Final answer:
The heat expelled in one cycle of a two-cycle engine rated at 4500 Watts and 20 percent efficient, cycling 10 times a second, is 1800 Joules.
Step-by-step explanation:
To calculate the heat expelled per cycle by a two-cycle engine with a known power output and efficiency, we first need to understand that the efficiency of an engine (η) is given by the ratio of work output (M) to the heat input (Qh). Mathematically, this is expressed as η = W/Qh. Given that the engine is 20 percent efficient and operates at 4500 Watts, and it cycles 10 times a second, we can set up the following calculation.
Firstly, we need to determine the work done in one second by the engine, which can be gotten by multiplying the power output by 1 second because power is defined as work done per unit time (P = W/t). Thus, W = P × t = 4500 Watts × 1s = 4500 Joules.
Next, since the efficiency is 20%, meaning η = 0.20, we can calculate the heat input per second (Qh) using the efficiency formula η = W/Qh.
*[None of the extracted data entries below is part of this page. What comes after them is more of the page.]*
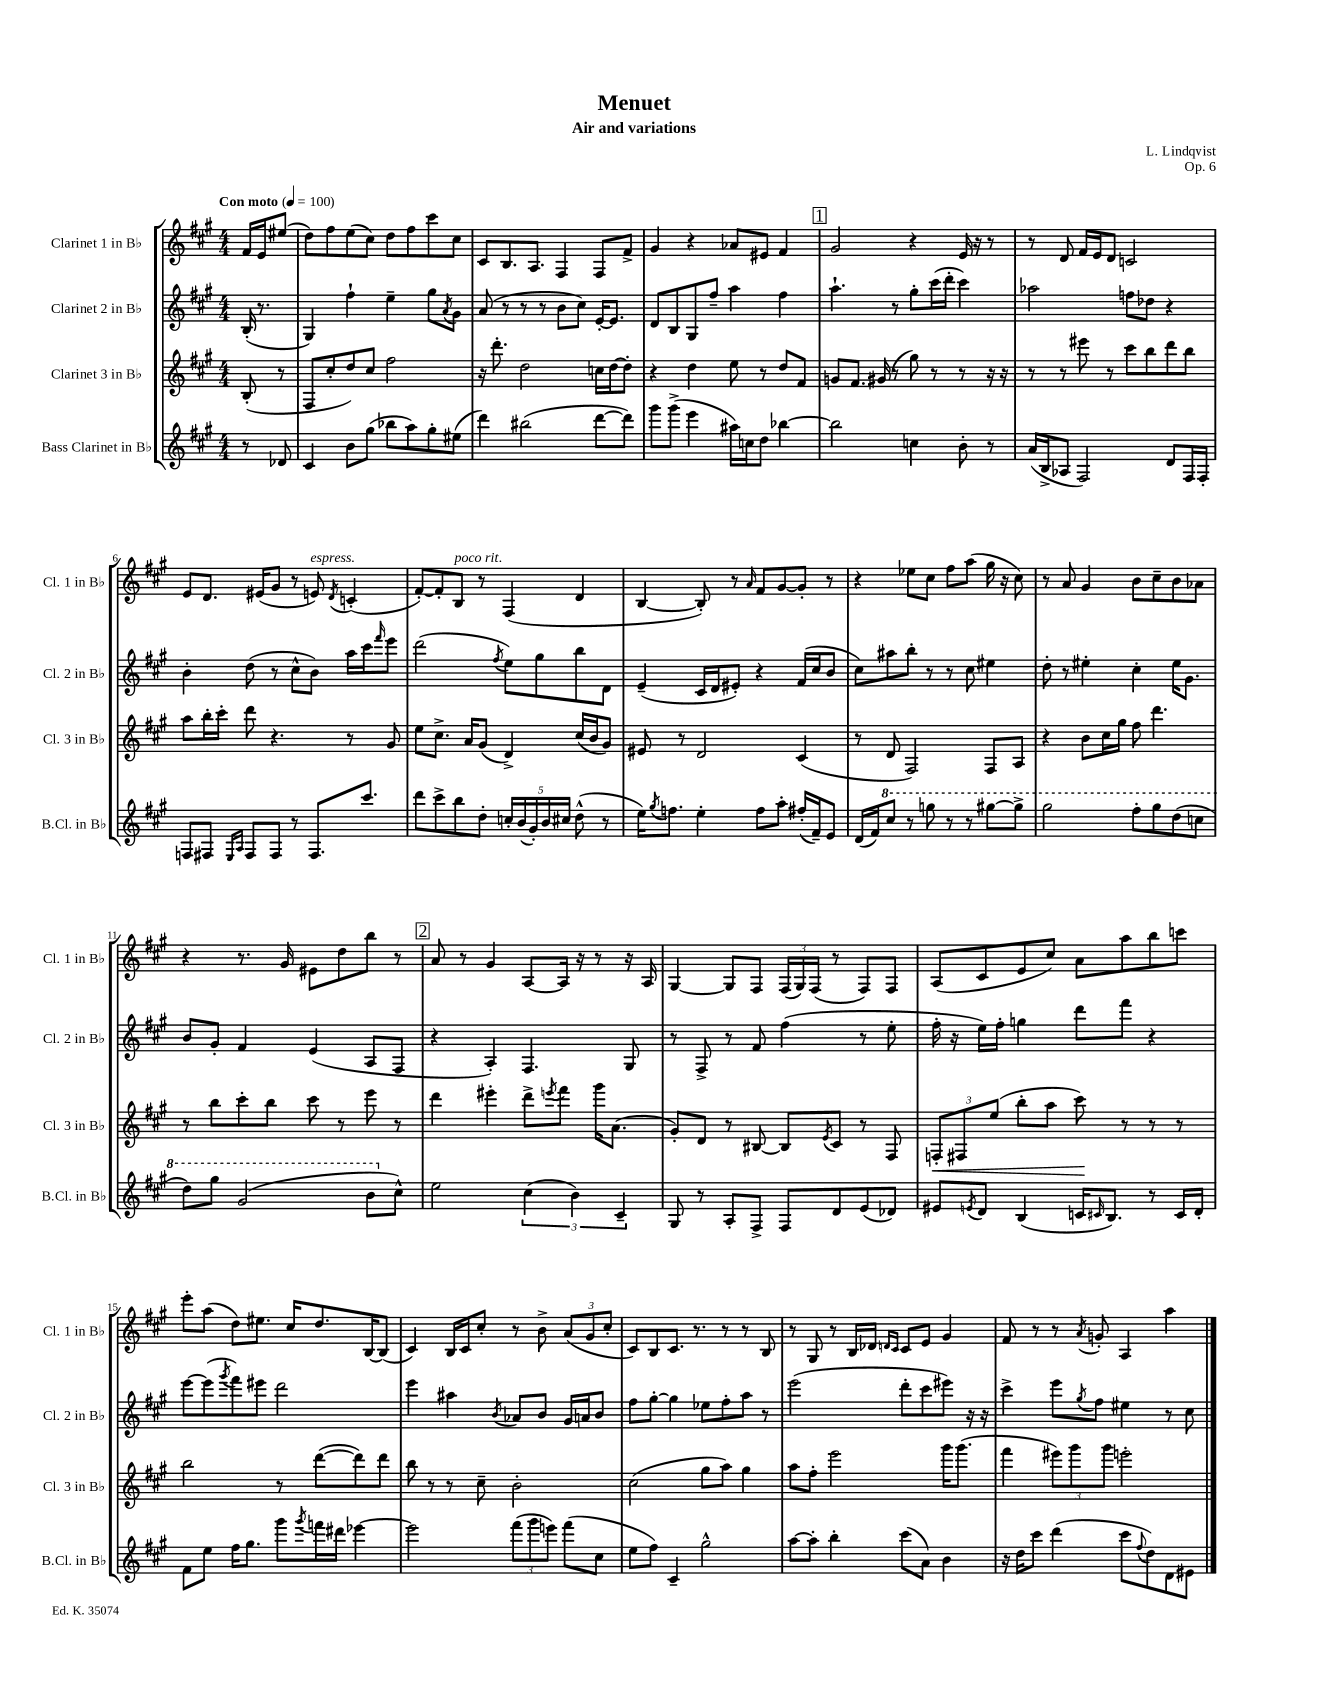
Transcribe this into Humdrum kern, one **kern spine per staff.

**kern	**kern	**kern	**kern
*staff4	*staff3	*staff2	*staff1
*clefG2	*clefG2	*clefG2	*clefG2
*k[f#c#g#]	*k[f#c#g#]	*k[f#c#g#]	*k[f#c#g#]
*M4/4	*M4/4	*M4/4	*M4/4
*MM100	*MM100	*MM100	*MM100
8r	(8B'/	(16B'/	16f#/LL
.	.	8.r	16e/J
8d-/	8r	.	(8ee#/J
=	=	=	=
4c#/	8F#/L	4G#/)	8dd\L)
.	8cc#'/	.	8ff#\
8b\L	8dd/)	4ff#`\	(8ee\
(8gg#\J	8cc#/J	.	8cc#\J)
8bb-\L	2ff#\	4ee~\	8dd\L
8aa\)	.	.	8ff#\
8gg#'\	.	8gg#\L	8ccc#\
.	.	8qa/	.
(8ee#\J	.	8g#\J	8cc#\J
=	=	=	=
4ddd\)	16r	(8a/	8c#/L
.	8.ddd'\	.	.
.	.	8r	8.B/
(2bb#\	2dd\	8r	.
.	.	.	8.A/J
.	.	8r	.
.	.	8b\L	4F#/
.	.	8cc#\J)	.
[8ddd\L	16cc\LL	[16e'/LK	8F#/L
.	[16dd\J	8.e/]J	.
8ddd\]J)	8dd'\]J	.	8f#^/J
=	=	=	=
8ggg#\L	4r	8d/L	4g#/
(8ggg#^\J	.	8B/	.
4eee\	4dd\	8G#/	4r
.	.	8ff#~/J	.
16aa#\LL)	8ee\	4aa\	8a-/L
16cc\J	.	.	.
8dd\J	8r	.	8e#/J
[4bb-\	8dd/L	4ff#\	4f#/
.	8f#/J	.	.
=	=	=	=
2bb-\]	8g/L	4.aa`\	2g#/
.	8.f#/J	.	.
.	(16g#/	.	.
.	8r	8r	.
4cc\	8gg#\)	8gg#'\L	4r
.	8r	(16ccc#\L	.
.	.	16ddd'\JJ	.
8b'\	8r	4ccc#\)	16e/
.	.	.	16r
8r	16r	.	8r
.	16r	.	.
=	=	=	=
(16a/LL	8r	2aa-\	8r
16B^/J	.	.	.
8A-/J	8r	.	8d/
2F#/)	8eee#\	.	16f#/LL
.	.	.	16e/J
.	8r	.	8d/J
.	8ccc#\L	8ff\L	2c/
.	8bb\	8dd-\J	.
8d/L	8ddd\	4r	.
16F#/L	8bb\J	.	.
16F#'/JJ	.	.	.
=	=	=	=
8F/L	8aa\L	4b'\	8e/L
8F#/J	16bb'\L	.	8.d/J
.	16ccc#'\JJ	.	.
16qqE/LL	.	.	.
16qqA/JJ	.	.	.
8F#/L	8ddd\	(8dd\	.
.	.	.	(16e#/LK
8F#/J	4.r	8r	8g#/J
8r	.	8cc#^^\L	8r
8.F#/L	.	8b\J)	8e/)
.	.	.	8qd/
.	8r	16aa\LL	(4c'/
8.ccc#/J	.	16ccc#\J	.
.	.	16qqfff#/	.
.	8g#/	8eee\J	.
=	=	=	=
8ddd\L	8ee\L	(2ddd\	[8f#'/L)
8ccc#^\	8.cc#^\J	.	8f#'/]
8bb\	.	.	8B/J
.	16a/LK	.	.
8dd'\J	(8g#/J	.	8r
.	.	8qff#/	.
20cc'/LL	4d^/)	8ee\L)	(4F#/
(20b/	.	.	.
20g#'/)	.	.	.
.	.	8gg#\	.
20b/	.	.	.
20cc#/JJ	.	.	.
(8dd^^\	(16cc#/LL	8bb\	4d/
.	16b/J	.	.
8r	8g#/J)	8d\J	.
=	=	=	=
16ee\LK)	8e#/	(4e~/	[4B/
8qgg#/	.	.	.
8.ff\J	.	.	.
.	8r	.	.
4ee'\	2d/	16c#/LL	8B'/])
.	.	16d/J	.
.	.	8e#'/J)	8r
.	.	.	16qqa/
8ff\L	.	4r	8f#/L
8aa'\J	.	.	[8g#/
(16ff#'/LL	(4c#/	(16f#/LL	8g#'/]J
16f#~/J)	.	16cc#/J	.
8e/J	.	8b/J	8r
=	=	=	=
(16d/LL	8r	8cc#\L)	4r
16f#/J)	.	.	.
8ccc#/J	8d/	8aa#\	.
8r	2F#/)	8bb'\J	8ee-\L
8ggg\	.	8r	8cc#\J
8r	.	8r	8ff#\L
8r	.	8cc#\	(8aa\J
[8ggg#\L	8F#/L	4ee#\	16gg#\
.	.	.	16r
8ggg#^\]J	8A/J	.	8cc#\)
=	=	=	=
2ggg#\	4r	8dd'\	8r
.	.	8r	8a/
.	8b\L	4ee#'\	4g#/
.	16cc#\L	.	.
.	16gg#\JJ	.	.
8fff#'\L	8ff#\	4cc#'\	8b\L
8ggg#\	4.ddd\	.	8cc#~\
(8ddd\	.	16ee#\LK	8b\
.	.	8.g#\J	.
8ccc\J	.	.	8a-\J
=	=	=	=
8ddd\L)	8r	8b/L	4r
8ggg#\J	8bb\L	8g#'/J	.
(2gg#/	8ccc#'\	4f#/	8.r
.	8bb\J	.	.
.	.	.	16g#/
.	8ccc#\	(4e/	8e#\L
.	8r	.	8dd\
8bb\L	8eee\	8A/L	8bb\J
8cc#^^\J)	8r	8F#/J	8r
=	=	=	=
2ee\	4ddd\	4r	8a/
.	.	.	8r
.	4eee#'\	4A'/)	4g#/
(6cc#\	8ddd^\L	4.F#/	[8A/L
.	8qeee/	.	.
.	8fff#\J	.	16A/]Jk
6b\)	.	.	.
.	.	.	16r
.	16ggg#\LK	.	8r
.	(8.a\J	.	.
6c#~/	.	.	.
.	.	8G#/	16r
.	.	.	16A/
=	=	=	=
8G#/	8g#'/L)	8r	[4G#/
8r	8d/J	8F#^/	.
8A'/L	8r	8r	8G#/]L
8F#^/J	[8B#/	8f#/	8F#/J
8F#/L	8B#/]L	(4ff#\	(24F#/LL
.	.	.	24G#/)
.	.	.	(24F#/JJ
.	8qe/	.	.
8d/	8c#/J	.	8r
(8e/	8r	8r	8F#/L)
8d-/J)	8F#/	8ee'\	8F#/J
=	=	=	=
8e#/L	12F'/L	16ff#'\	(8A/L
.	.	16r	.
.	12F#/	.	.
8qe/	.	.	.
8d/J	.	16ee\LL)	8c#/
.	(12ee/J	.	.
.	.	16ff#'\JJ	.
(4B/	8bb'\L	4gg\	8e/
.	8aa\J	.	8cc#/J)
16c/LK	8ccc#\)	8ddd\L	8a\L
16qqc#/	.	.	.
8.B/J)	.	.	.
.	8r	8fff#\J	8aa\
8r	8r	4r	8bb\
16c#/LL	8r	.	8ccc\J
16d'/JJ	.	.	.
=	=	=	=
8f#\L	2bb\	[8eee\L	8eee'\L
8ee\J	.	(8eee\]	(8aa\J
.	.	8qggg#/	.
16ff#\LK	.	8fff#\)	8dd\L)
8.gg#\J	.	.	.
.	.	8eee#\J	8.ee#\J
8ggg#\L	8r	2ddd\	.
.	.	.	16cc#/LK
8qggg#/	.	.	.
16fff\L	([8ddd\L	.	8.dd/
16ddd#\JJ	.	.	.
[4eee-\	8ddd\])	.	.
.	.	.	[16B/K
.	8ddd\J	.	(8B/]J
=	=	=	=
2eee-\]	8bb\	4eee\	4c#/)
.	8r	.	.
.	8r	4aa#\	16B/LL
.	.	.	16c#/J
.	8cc#~\	.	8cc#'/J
.	.	8qb/	.
(12fff#\L	2b'\	8a-/L	8r
12ggg#\	.	.	.
.	.	8b/J	8b^\
12eee\J)	.	.	.
(8fff#\L	.	16g#/LL	(12a/L
.	.	16a/J	.
.	.	.	12g#/
8cc#\J	.	8b/J	.
.	.	.	12cc#'/J
=	=	=	=
8ee\L	(2cc#\	8ff#\L	8c#/L)
8ff#\J)	.	[8gg#'\J	8B/
4c#~/	.	4gg#\]	8.c#/J
.	.	.	8.r
2gg#^^\	8gg#\L	8ee-\L	.
.	8aa\J)	8ff#'\	8r
.	4gg#\	8aa\J	8r
.	.	8r	8B/
=	=	=	=
[8aa\L	8aa\L	(2eee\	8r
8aa'\]J	8ff#'\J	.	8G#/
4bb'\	2eee\	.	8r
.	.	.	16B/LL
.	.	.	16d-/JJ
.	.	.	16qqd/LL
.	.	.	16qqc#/JJ
(8ccc#\L	.	8ddd'\L	8c#/L
8a\J)	.	8ccc#\	8e/J
4b\	16ggg#\LK	8eee#\J)	4g#/
.	(8.ggg#\J	.	.
.	.	16r	.
.	.	16r	.
=	=	=	=
16r	4fff#\	4ccc#^\	8f#/
16dd\LK	.	.	.
8ccc#\J	.	.	8r
(4ddd\	12eee#\L)	8eee\L	8r
.	12ggg#\	.	.
.	.	8qgg#/	8qa/
.	.	8ff#\J	8g'/
.	12ggg#\J	.	.
8ccc#\L	2eee'\	4ee#\	4A/
8qqff#/	.	.	.
8dd\)	.	.	.
8d\	.	8r	4aa\
8e#\J	.	8cc#\	.
==	==	==	==
*-	*-	*-	*-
Rearranging the equation, we get Qh = W/η. Then, Qh = 4500J/0.20 = 22500 Joules per second.
Given that the engine cycles 10 times per second, the heat input per cycle is Qh per cycle = Qh per second / number of cycles per second = 22500J / 10 = 2250 Joules per cycle.
Now, using the first law of thermodynamics, which states that the heat input (Qh) equals the work done (W) plus the heat expelled (Qc), we get Qc = Qh - W. Therefore, for one cycle, Qc per cycle = Qh per cycle - W per cycle = 2250J - 450J = 1800 Joules.
In conclusion, the heat expelled in one cycle by the two-cycle engine is 1800 Joules.